The jacket gives you all you need to know, and just about everything said in the reviews:
"In his fifties, Michael Gates Gill had it all: a big house int he suburbs, a loving family, and a top job at an ad agency with a six-figure salary. By the time he had turned sixty, he had lost everything except his Ivy League education and his sense of entitlement. First, he was downsized at work. Next, an affair ended his twenty year marriage. Then he was diagnosed with a slow-growing brain tumor, prognosis undetermined. Around the same time, his girlfriend gave birth to a son. Gill had no money, no health insurance, and no prospects."
Nice set-up, and it could be, with a few minor changes, the beginning of a tent revival meeting. But this former J. Walter Thompson advertising executive finds Starbucks, not God, on the road to salvation. Hmmm, he also seems to have found a lucrative book and movie rights deal even before he finished living, much less writing, the story. Is this the product of forty years of Madison Avenue marketing savvy? Seems more likely than satori emerging from one year cleaning grout under the beneficent guidance of an earth mother guru, the Karate Kid's Mr. Miyagi transformed into the very attractive African American Starbucks manager, Crystal, the only black woman Gill had ever had a relationship with of any kind after his beloved nanny was abruptly let go for being too old to go up and down the four flights of his parents' Manhattan brownstone. [Fade away dissolve from flashback during first day on the job with Crystal, work some allusion to Citizen Kane into the shot.]
Somewhere beneath all of the sap, self-actualization crap and PC frappe, a real human story may have taken place. Perhaps Hanks can find and channel it.

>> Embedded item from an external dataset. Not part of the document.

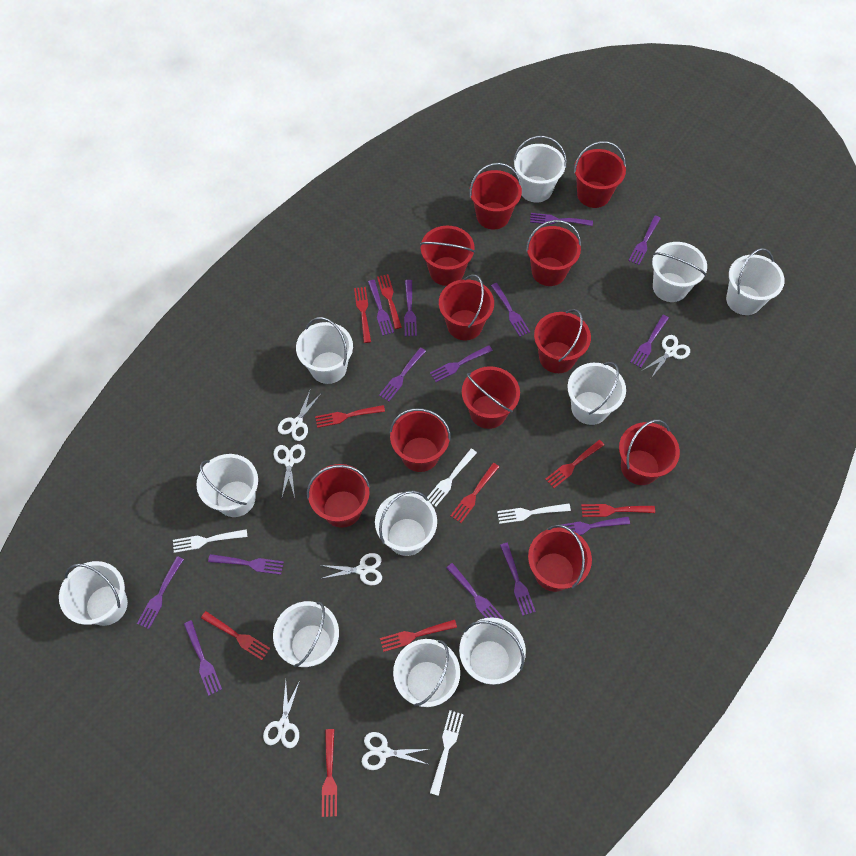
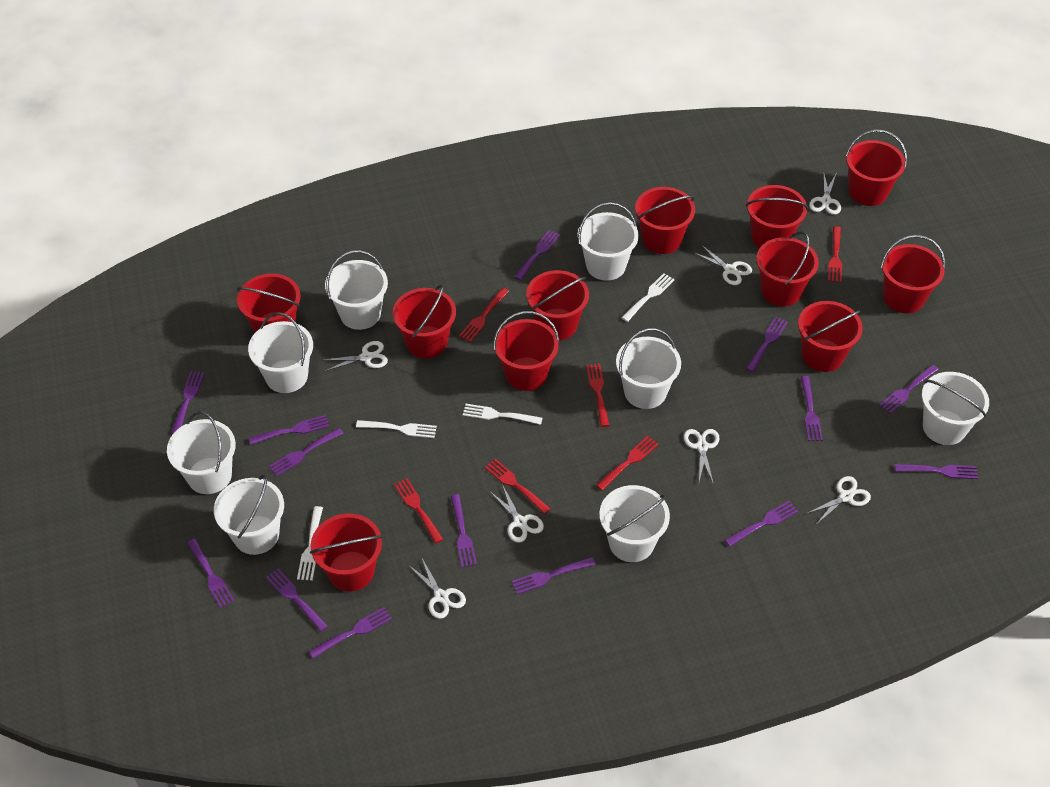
red fork: 9 -> 6
white bucket: 11 -> 8
white scissors: 6 -> 7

Don't get me wrong. I like my Fourbucks served up as much or more than Michael Gill; and I appreciate the service and courtesy that goes with it. But I like it extra hot and no foam, please. I can also do without the whip on a mocha frappicino, thank you. Twice blessed are we that Starbucks did not see fit to feature and promote this book in its stores. It might have been the end of a beautiful, though somewhat addictive, relationship.
I do not begrudge Gill his royalties or his movie deal. Nor, I hope, did I read of his fall from grace filled with schadenfreude.
Starbucks has a place in our world, nearly ubiquitous, because it delivers a service and a product excceptionally and consistently well. Starbucks has also assumed a role as a major entry level employer, exceptionally adept at training, motivating and elevating its employees. That is quite enough; the Salvation Army it is not, and should never aspire to be.